Judges 17 Study Notes

PLUS

17:1-21:25 This last section of the book of Judges stands outside the downward cycles of the middle portion of the book, yet it brings to conclusion two of its central threads: idolatrous worship, which comes to a head at Dan (chaps. 17-18), and sexual immorality, which comes to a head with Israel’s reenactment of the sin (and fall) of Sodom and Gomorrah (chaps. 19-21).

17:1-4 This section begins with Micah (“Who Is Like Yahweh?”) confessing to his mother that he had stolen from her 1,100 pieces of silver (a fortune in that time). Fear of the curse she had uttered against the thief drove Micah to return it. His mother responded in orthodox fashion: My son, may you be blessed by the Lord. By this she sought to cancel out the earlier curse. Yet she then consecrated this same silver to the Lord to be made into a carved image. In addition, having vowed to dedicate all the silver to the Lord, she only gave five pounds, or two hundred shekels, of the silver to the silversmith for the idol.

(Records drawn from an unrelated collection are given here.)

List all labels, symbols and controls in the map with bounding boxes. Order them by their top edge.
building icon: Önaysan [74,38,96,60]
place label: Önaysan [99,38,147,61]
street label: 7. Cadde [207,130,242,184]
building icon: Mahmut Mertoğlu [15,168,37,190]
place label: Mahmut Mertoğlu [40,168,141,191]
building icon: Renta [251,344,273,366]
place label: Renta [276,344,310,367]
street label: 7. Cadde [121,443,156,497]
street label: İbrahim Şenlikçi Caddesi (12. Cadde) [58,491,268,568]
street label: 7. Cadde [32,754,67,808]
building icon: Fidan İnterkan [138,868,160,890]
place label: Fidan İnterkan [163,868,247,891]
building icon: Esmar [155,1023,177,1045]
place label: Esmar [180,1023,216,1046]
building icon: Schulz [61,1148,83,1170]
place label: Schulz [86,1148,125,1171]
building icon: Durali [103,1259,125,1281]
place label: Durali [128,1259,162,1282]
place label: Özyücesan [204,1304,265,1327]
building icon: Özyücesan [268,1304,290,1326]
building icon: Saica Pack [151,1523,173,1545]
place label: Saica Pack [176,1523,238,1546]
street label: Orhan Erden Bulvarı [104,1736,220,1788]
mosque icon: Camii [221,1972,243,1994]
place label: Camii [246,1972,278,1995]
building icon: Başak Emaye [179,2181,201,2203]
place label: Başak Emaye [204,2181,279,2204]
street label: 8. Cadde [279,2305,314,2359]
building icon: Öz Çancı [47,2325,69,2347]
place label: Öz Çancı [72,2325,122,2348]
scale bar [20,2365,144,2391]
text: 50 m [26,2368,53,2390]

17:5-6 Centers of personal devotion like Micah’s shrine were outlawed in Dt 12. The ephod is reminiscent of the idol that Gideon constructed at Ophrah (Jdg 8:27). The household idols, or “teraphim,” were often associated with divination (Zch 10:2) and were portable objects of veneration throughout the ancient Near East, although their exact form is unknown. Micah also installed one of his sons to be his priest, in opposition to the officially authorized Levitical priesthood. In those days everyone did whatever seemed right to him (a lifestyle exemplified by Samson). The author may have been saying the lawlessness was because there was no king in Israel. Alternatively the author—who was writing this much later, and had seen how immorally Israel could function under a wicked king—may have been saying that even without a king to lead them astray, the people behaved atrociously all on their own.

17:7-8 At this point, a Levite arrived, a member of the priestly tribe. He was a young man, and therefore he would not have been qualified to serve as a priest in the orthodox worship of the Lord, which began at age thirty (Nm 4:3). He was also from Bethlehem in Judah, at the opposite end of Israel from Ephraim. The author does not name the young Levite until 18:30 (see note at 18:30-31). According to Dt 18:6-8, Levites who were residing in any of the clans of Israel were allowed to leave their homes and go to the place the Lord had chosen to join in his service there. This Levite, however, was seeking any place that he could find. His behavior is symptomatic of the general tendency in Israel at this time for each man to do “whatever seemed right” (Jdg 17:6).

17:9-13 Seizing the opportunity to have a priest with a legitimate genealogy, Micah engaged this Levite to be his father and priest. “Father” is a title of honor that reflects the role of the priest in communicating God’s law to Israel (Dt 33:10) and thus shaping their behavior. Instead of the priestly terms of employment prescribed in Nm 18, Micah promised him his clothing and lodging and four ounces of silver a year, a miserly sum in comparison to the amount of silver that was at his family’s disposal (Jdg 18:2). Micah also personally consecrated the “priest” to his office (v. 12), emphasizing the Levite’s subordinate nature in Micah’s household. From Micah’s statement in v. 13, it is clear that he viewed this Levite essentially as another idol, an attempted means of ensuring the Lord’s blessing upon himself.